E-commerce and cloud computing giant Amazon (AMZN 2.50%) is no stranger to game-changing acquisitions.
This week, the company signed a merger agreement for Roomba maker iRobot (IRBT -1.28%). The all-cash deal will cost Amazon $1.7 billion and add a brand-new wrinkle to Amazon's range of household-helper technology products. However, recent Roomba systems already work with Amazon's Alexa platform, so integrating iRobot's assets and technologies should be pretty painless.
In fact, buyouts are such an important part of Amazon's business model that it's easy to forget just how game-changing these deals can be. Let me remind you of a few highlights from Amazon's long, rich acquisition history. I'm sure you'll recognize many names along the way -- and maybe you forgot that some of them actually weren't Amazon brands from the start.
Whole Foods: The $13.7 billion elephant in the room
Amazon has owned the Whole Foods grocery store chain since 2018. The $13.7 billion buyout was the largest deal in the e-commerce veteran's history, adding 472 physical stores to Amazon's formerly all-digital sales model.
Physical stores accounted for a modest 3.6% of Amazon's total sales last year. However, the Whole Foods stores have other functions in Amazon's larger business machine -- and the chain is evolving as we speak.
For example, the stores serve as hubs for Amazon returns and pickup deliveries. Amazon introduced an experimental checkout-free store model near its Seattle headquarters last year. That idea has also been seen in a Whole Foods store in the area, just a few months later. Whole Foods is a significant operation, despite its minimal impact on Amazon's top-line sales.
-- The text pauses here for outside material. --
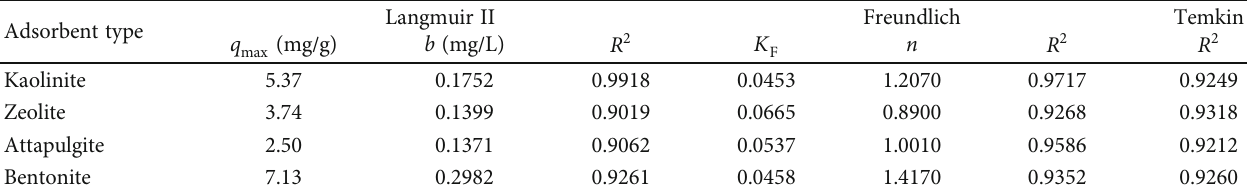
Table 4: Fitting results of the ammonia nitrogen adsorption isotherm.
Ring and Blink: $1.1 billion of home security muscle
OK, everybody knew about the Whole Foods deal already. But did you know that the company bought the Ring video doorbell specialist and the Blink home security company the same year?
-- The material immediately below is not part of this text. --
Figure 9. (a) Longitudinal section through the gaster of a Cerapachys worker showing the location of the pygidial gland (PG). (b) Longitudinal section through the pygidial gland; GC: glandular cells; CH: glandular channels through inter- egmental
These deals were much smaller than Whole Foods, of course. Amazon spent $1 billion on Ring and less than $100 million on Blink. Nevertheless, these brands now form the core of Amazon's home security catalog and are held up as fantastic sellers in every Prime Day sales event. Furthermore, the presence of a fully Alexa-integrated security system filled a glaring gap in Amazon's smart home product line. I'd say that was a sensible billion-dollar investment.
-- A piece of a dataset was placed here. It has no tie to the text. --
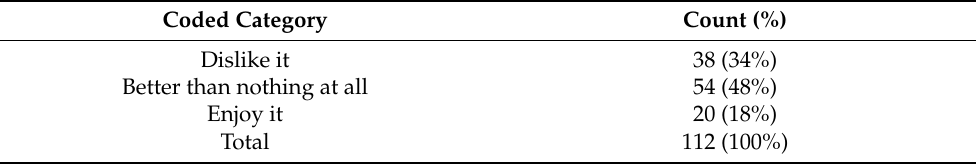
Table 3. Attitude Towards Playing D&D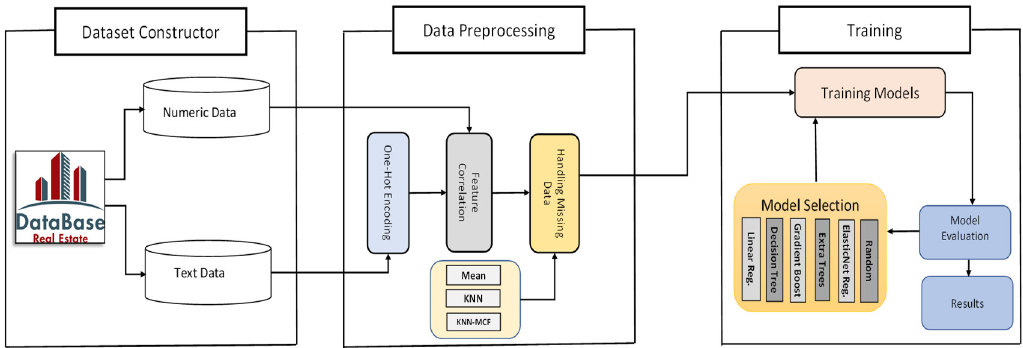
Figure 1. Optimized K-nearest neighbor (KNN) algorithm: KNN-based most correlated features.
Alexa: Remind me of your ancient buyout
Here's a fun one. The Alexa digital assistant platform that sits at the core of Amazon's personal technology business was not an in-house invention. Amazon bought the Alexa Internet business for a song -- the purchase price was too small to be disclosed in the announcement -- in 1999.
Back then, Alexa was nothing more than a handy information-scraping add-on for the leading web browsers of the time. Now, Alexa is an advanced artificial intelligence system with cloud-based connections to all of Amazon's smart-home and personal assistant devices -- as well as a growing collection of third-party gadgets. It's fair to describe Alexa as the brains of Amazon's consumer technology business.
Given Alexa's extreme prominence these days, it seems kind of silly that the original deal was microscopic. Amazon actually announced it as a bullet point side note in a press release for the $645 buyout of used books marketplace Exchange.com.
In 2022, Exchange.com has melted into Amazon's larger e-commerce platform, perhaps leaving some used-goods features behind but otherwise evaporating. Alexa was clearly the most crucial deal in that announcement, given the benefit of 23 years of hindsight.
But wait -- there's more!
Amazon has acquired more than 100 companies so far and is in the process of closing several deals right now. The $3.9 billion buyout of One Medical, a subsidiary of primary healthcare provider 1Life Healthcare (ONEM), springs to mind. Amazon is already making moves in the healthcare sector, and the 1Life deal will accelerate those ambitions.
Will iRobot join the ranks of memorable, game-changing Amazon deals? That remains to be seen, but the two companies go together like peanut butter and jelly. The Roomba brand is a firmly established and quite valuable part of the iRobot deal, and I expect Amazon to keep that name for future products in the home-cleaning robotics market. Also, I think Alexa is about to learn some new tricks from iRobot's highly polished robotic navigation software.
Again, iRobot is a fantastic fit for Amazon and its Alexa-powered product catalog, especially considering the e-commerce expert's deep history of successful buyouts.